Wednesday, July 27, 2016

From word to image.




In the purity of the morning, I understand how much more there is to the world than meets the eye, I see that the world fails to dissolve into myth and dream only because one wills it not to. Now I begin to understand the meaning of that vision, Now I see the truth of it.”
'The perfection of the Morning' Sharon Butala

First published in 1994, I found this paperback at home and decided to re-read it. In the years that it sat on our bookshelf my own life experiences have brought me closer to understanding these final words of a thoughtful book. Sharon writes of things that we all at least vaguely intuit but she finds the words to express them - the role of the writer and of the arts in general. So easy to read, and, I would think, so challenging to express in words.

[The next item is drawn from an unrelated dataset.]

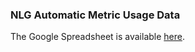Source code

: ### NLG Automatic Metric Usage Data

The Google Spreadsheet is available [here](https://docs.google.com/spreadsheets/d/10Yvxn7sb78cZmpmM0RYoAuVHoaP_KiDc970vg9pSa2c/edit?usp=sharing).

She writes of her life on a ranch near Eastend, Saskatchewan, a dry, wide open landscape, and of her struggles to grasp its true reality. A reality that for her is wider and deeper than its surface appearance of rocks and grasses.

The paintings I include were a co-operative effort between myself and two of my grandchildren ( 7and 4) and which were surely influenced by my reading of 'The Perfection of the Morning'. When they asked if I would 'teach them watercolours' I decided that I would do just that rather than take the easy way and simply let them mess around. It was tricky to guide their brush strokes and other technical matters but satisfying for all concerned. In a visual medium we were learning to conjure up a landscape that Sharon had written about so sensitively.